Merkel bereitet Verstaatlichung der Hypo Real Estate vor
Noch wird der Schritt als "ultima ratio" bezeichnet, aber schon jetzt wurde in die HRE, deren Wert bei 280 Millionen liegt, mit 87 Milliarden Steuergeldern schon doppelt so viel wie in das Konjunkturpaket gesteckt.
Die große Koalition aus CDU und SPD arbeitet an einem "Rettungsübernahmegesetz" (Lex HRE), um den abstürzenden Münchner Immobilienfinanzierer Hypo Real Estate (HRE) verstaatlichen und die Aktionäre notfalls auch enteignen zu können. Als "Ultima Ratio müssen wir überlegen, ob wir eine Enteignung vornehmen", sagte die Bundeskanzlerin Angela Merkel am Sonntag im ZDF. Um den Schlingerkurs der Bundesregierung, der wohl als Steinbrück-Debakel in die Geschichte eingeht, zu verschleiern, wird so getan, als solle sich nur um einen ganz besondern Ausnahmefall handeln. Deshalb soll dieses Gesetz nur bis zum Ende dieser Legislaturperiode gelten, dass am Mittwoch im Kabinett abgenickt werden soll.
Lange Zeit hatte man sich in Berlin gegen den britischen Weg der Verstaatlichungen gewehrt. In Großbritannien folgten nach dem Ausnahmefall Northern Rock dann noch weitere Fälle, allerdings ohne einen Absturz Großbritanniens verhindern zu können. Die Verstaatlichungen wurden auf der Insel so absurd durchgezogen, dass man zum Teil Mehrheiten an Banken hält, aber dort nichts entscheiden kann. Gordon Brown kann nicht einmal verhindern, dass bei Banken, die Rekordverluste schreiben, Milliarden an Bonuszahlungen an die Banker gezahlt werden, die für das Debakel verantwortlich sind.
Daraus scheint man in Berlin gelernt zu haben. "Auf jeden Fall wollen wir die Kontrollmehrheit", sagte Merkel. Gesprochen wird von einem Anteil von mindestens 95 Prozent, womit die HRE praktisch komplett verstaatlicht wäre. In der CSU hat man damit aber große Probleme.

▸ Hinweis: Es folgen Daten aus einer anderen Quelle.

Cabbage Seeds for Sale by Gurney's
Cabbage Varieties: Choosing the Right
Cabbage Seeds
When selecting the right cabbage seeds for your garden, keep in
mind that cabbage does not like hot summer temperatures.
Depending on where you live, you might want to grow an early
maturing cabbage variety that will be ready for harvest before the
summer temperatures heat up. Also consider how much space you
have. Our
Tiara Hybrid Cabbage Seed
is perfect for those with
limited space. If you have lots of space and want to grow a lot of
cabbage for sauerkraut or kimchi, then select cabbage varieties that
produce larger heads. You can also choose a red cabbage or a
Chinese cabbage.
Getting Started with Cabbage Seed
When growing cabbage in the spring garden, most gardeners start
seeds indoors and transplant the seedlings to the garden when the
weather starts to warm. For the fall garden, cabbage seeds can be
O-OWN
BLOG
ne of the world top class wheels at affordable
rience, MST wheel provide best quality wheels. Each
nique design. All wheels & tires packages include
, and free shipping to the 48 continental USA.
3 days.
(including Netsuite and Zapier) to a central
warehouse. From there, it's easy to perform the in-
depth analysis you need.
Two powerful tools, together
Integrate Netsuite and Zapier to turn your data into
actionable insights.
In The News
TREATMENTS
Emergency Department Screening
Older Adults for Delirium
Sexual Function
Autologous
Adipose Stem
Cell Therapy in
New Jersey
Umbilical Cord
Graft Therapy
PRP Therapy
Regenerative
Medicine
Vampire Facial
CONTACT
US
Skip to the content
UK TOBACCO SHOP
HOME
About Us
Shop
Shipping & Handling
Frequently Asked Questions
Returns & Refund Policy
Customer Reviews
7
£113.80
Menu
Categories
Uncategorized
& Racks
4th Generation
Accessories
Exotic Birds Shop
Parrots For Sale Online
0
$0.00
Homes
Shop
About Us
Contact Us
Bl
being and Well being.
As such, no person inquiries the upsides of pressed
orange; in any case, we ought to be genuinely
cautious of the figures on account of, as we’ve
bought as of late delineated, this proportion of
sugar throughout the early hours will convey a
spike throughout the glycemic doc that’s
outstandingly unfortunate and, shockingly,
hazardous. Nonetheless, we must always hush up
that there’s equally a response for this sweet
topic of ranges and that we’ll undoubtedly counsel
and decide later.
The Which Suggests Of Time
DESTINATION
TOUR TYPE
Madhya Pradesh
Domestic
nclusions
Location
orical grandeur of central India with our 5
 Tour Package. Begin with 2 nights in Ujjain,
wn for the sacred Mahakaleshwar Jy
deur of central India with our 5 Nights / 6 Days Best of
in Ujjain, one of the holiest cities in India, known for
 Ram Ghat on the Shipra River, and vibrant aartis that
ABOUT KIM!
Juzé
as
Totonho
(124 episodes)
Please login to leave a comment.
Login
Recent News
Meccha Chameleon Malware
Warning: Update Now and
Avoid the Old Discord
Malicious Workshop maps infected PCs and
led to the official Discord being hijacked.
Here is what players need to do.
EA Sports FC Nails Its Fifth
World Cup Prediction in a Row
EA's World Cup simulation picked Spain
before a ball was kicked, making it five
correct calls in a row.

Der neue Bundeswirtschaftsminister Karl-Theodor zu Guttenberg meinte: "Jede Lösung ist besser als eine sofortige Enteignung. Ludwig Erhard würde sich sonst im Grabe umdrehen." Bei der SPD sieht man das anders und Finanzminister Peer Steinbrück (SPD) stellt nun auf einmal fest, dass die HRE bereits 102 Milliarden Euro erhalten habe, "ohne dass irgendein direkter Einfluss zur Umstrukturierung gegeben ist". Diese Summe, von der 87 Milliarden vom Staat stammen, werden in eine Bank gepumpt, deren Börsenwert bei gerade einmal 280 Millionen Euro herumdümpelt. Ein "Wert", der nur noch vorhanden ist, weil Staatshilfe fließt.

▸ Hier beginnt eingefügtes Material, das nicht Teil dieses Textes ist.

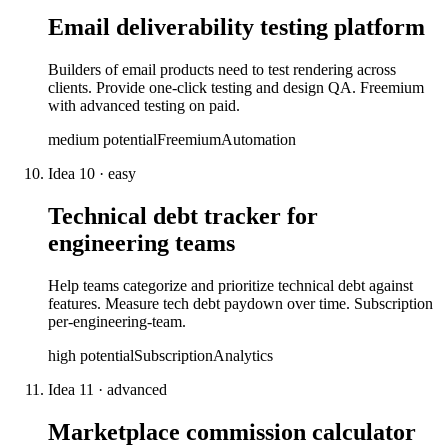
Email deliverability testing platform
Builders of email products need to test rendering across
clients. Provide one-click testing and design QA. Freemium
with advanced testing on paid.
medium
potential
Freemium
Automation
Idea
10
·
easy
Technical debt tracker for
engineering teams
Help teams categorize and prioritize technical debt against
features. Measure tech debt paydown over time. Subscription
per-engineering-team.
high
potential
Subscription
Analytics
Idea
11
·
advanced
Marketplace commission calculator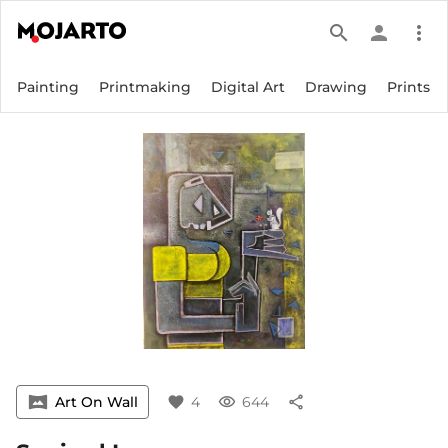
search
person
more_vert
Painting
Printmaking
Digital Art
Drawing
Prints
vrpano
Art On Wall
favorite
4
visibility
644
share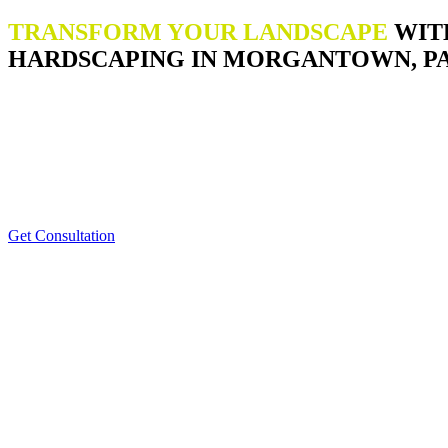
TRANSFORM YOUR LANDSCAPE
WIT
HARDSCAPING IN MORGANTOWN, P
Get Consultation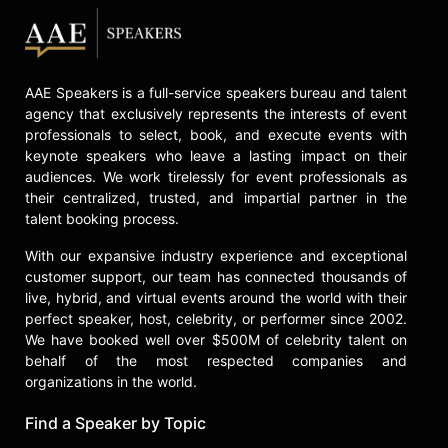
AAE Speakers is a full-service speakers bureau and talent
agency that exclusively represents the interests of event
professionals to select, book, and execute events with
keynote speakers who leave a lasting impact on their
audiences. We work tirelessly for event professionals as
their centralized, trusted, and impartial partner in the
talent booking process.
With our expansive industry experience and exceptional
customer support, our team has connected thousands of
live, hybrid, and virtual events around the world with their
perfect speaker, host, celebrity, or performer since 2002.
We have booked well over $500M of celebrity talent on
behalf of the most respected companies and
organizations in the world.
Find a Speaker by Topic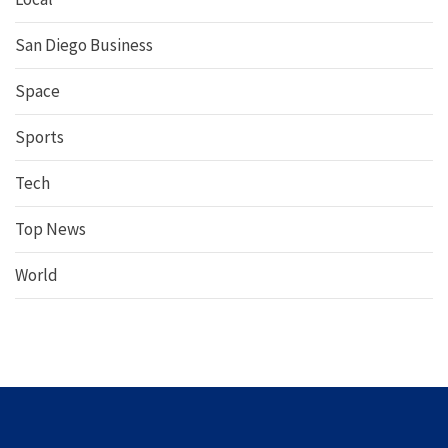
San Diego Business
Space
Sports
Tech
Top News
World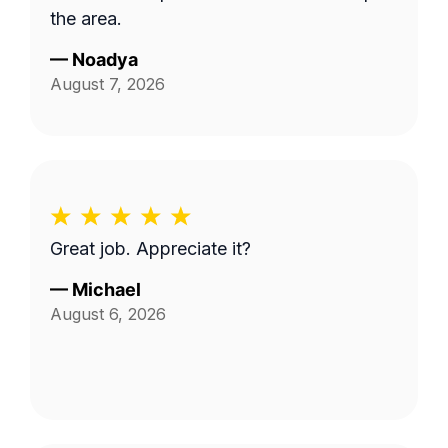
the area.
—
Noadya
August 7, 2026
Great job. Appreciate it?
—
Michael
August 6, 2026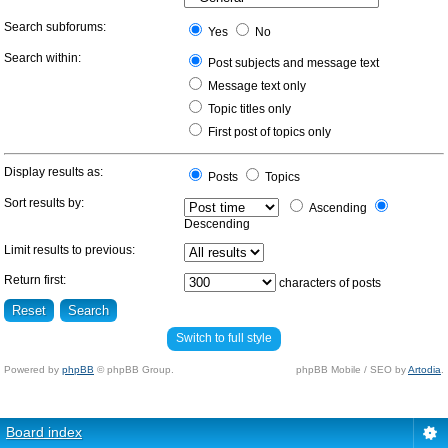
Search subforums:
Yes
No
Search within:
Post subjects and message text
Message text only
Topic titles only
First post of topics only
Display results as:
Posts
Topics
Sort results by:
Ascending
Descending
Limit results to previous:
Return first:
characters of posts
Switch to full style
Powered by
phpBB
© phpBB Group.
phpBB Mobile / SEO by
Artodia
.
Board index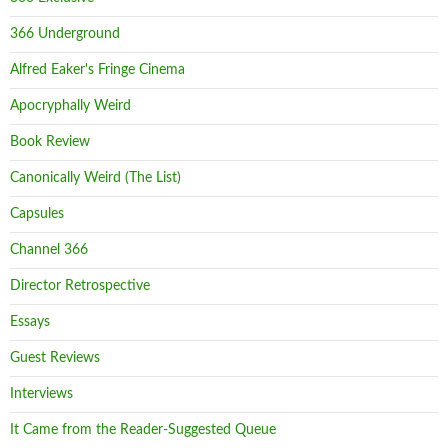
366 Underground
Alfred Eaker's Fringe Cinema
Apocryphally Weird
Book Review
Canonically Weird (The List)
Capsules
Channel 366
Director Retrospective
Essays
Guest Reviews
Interviews
It Came from the Reader-Suggested Queue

Angesichts dieser Summen ist auch die Einschätzung von Merkel mehr als erstaunlich, wenn sie meint, mit dem Gesetz solle gewährleistet werden, dass die notwendige Rettung der HRE für den Staat "möglichst billig" werden solle. Allein in die Bank ist allerdings fast doppelt so viel Geld geflossen, wie nun für das zweite Konjunkturpaket locker gemacht werden soll ). Merkel widersprach Baden-Württembergs Ministerpräsident Günther Oettinger, denn auch in der CDU ist der neue Weg umstritten. Oettinger hatte angeregt, das Institut notfalls auch in die Insolvenz gehen zu lassen. "Das machen wir nicht", entgegnete die Kanzlerin. International habe man sich darüber verständigt, dass keine Bank zahlungsunfähig werde, die andere mitreißen könnte, gab sie eine Bestandsgarantie für große Teile des Bankensektors auf Staatskosten.

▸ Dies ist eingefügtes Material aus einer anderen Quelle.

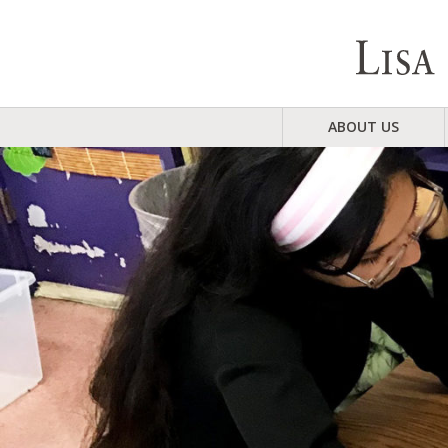
ABOUT US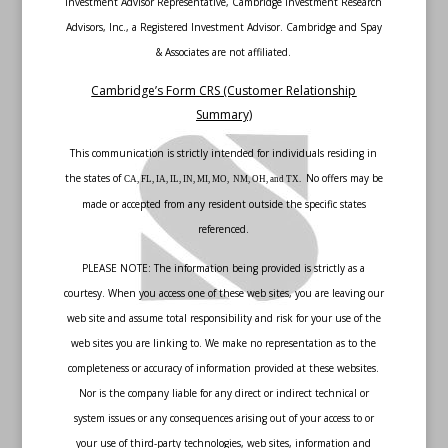
Investment Advisor Representative, Cambridge Investment Research
Advisors, Inc., a Registered Investment Advisor. Cambridge and Spay
& Associates are not affiliated.
Cambridge’s Form CRS (Customer Relationship
Summary)
This communication is strictly intended for individuals residing in
the states of
No offers may be
CA, FL, IA, IL, IN, MI, MO, NM, OH, and TX.
made or accepted from any resident outside the specific states
referenced.
PLEASE NOTE: The information being provided is strictly as a
courtesy. When you access one of these web sites, you are leaving our
web site and assume total responsibility and risk for your use of the
web sites you are linking to. We make no representation as to the
completeness or accuracy of information provided at these websites.
Nor is the company liable for any direct or indirect technical or
system issues or any consequences arising out of your access to or
your use of third-party technologies, web sites, information and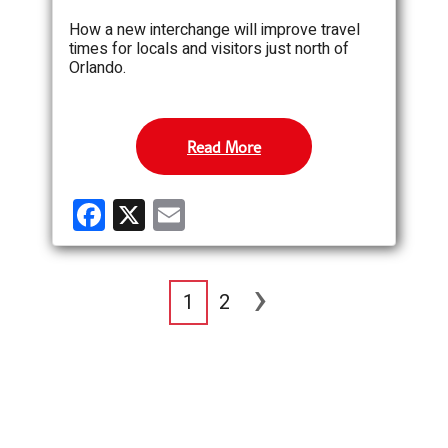
How a new interchange will improve travel
times for locals and visitors just north of
Orlando.
Read More
F
X
E
a
m
ce
ail
›
b
1
2
o
o
k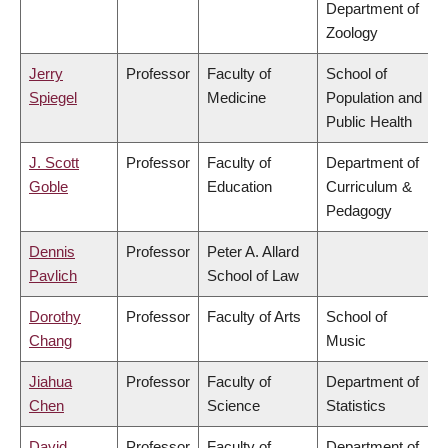
Department of
Zoology
Jerry
Professor
Faculty of
School of
Spiegel
Medicine
Population and
Public Health
J. Scott
Professor
Faculty of
Department of
Goble
Education
Curriculum &
Pedagogy
Dennis
Professor
Peter A. Allard
Pavlich
School of Law
Dorothy
Professor
Faculty of Arts
School of
Chang
Music
Jiahua
Professor
Faculty of
Department of
Chen
Science
Statistics
David
Professor
Faculty of
Department of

Letztlich soll mit dem Gesetz eine Drohkulisse aufgebaut werden, um den Großaktionär J.C. Flowers unter Druck zu setzen. Der US-Investor hält mit einem befreundeten Hedge-Fonds rund 24 % der Aktien an der Pleite-Bank. Er weigert sich, seine Anteile im Bereich des aktuellen Kurses zu verkaufen und spekuliert auf eine deutlich höhere Entschädigung. Man muss kein Hellseher sein, dass Flowers nun noch deutlich mehr aus den Aktien herausholen wird, die eigentlich keinerlei Wert mehr haben.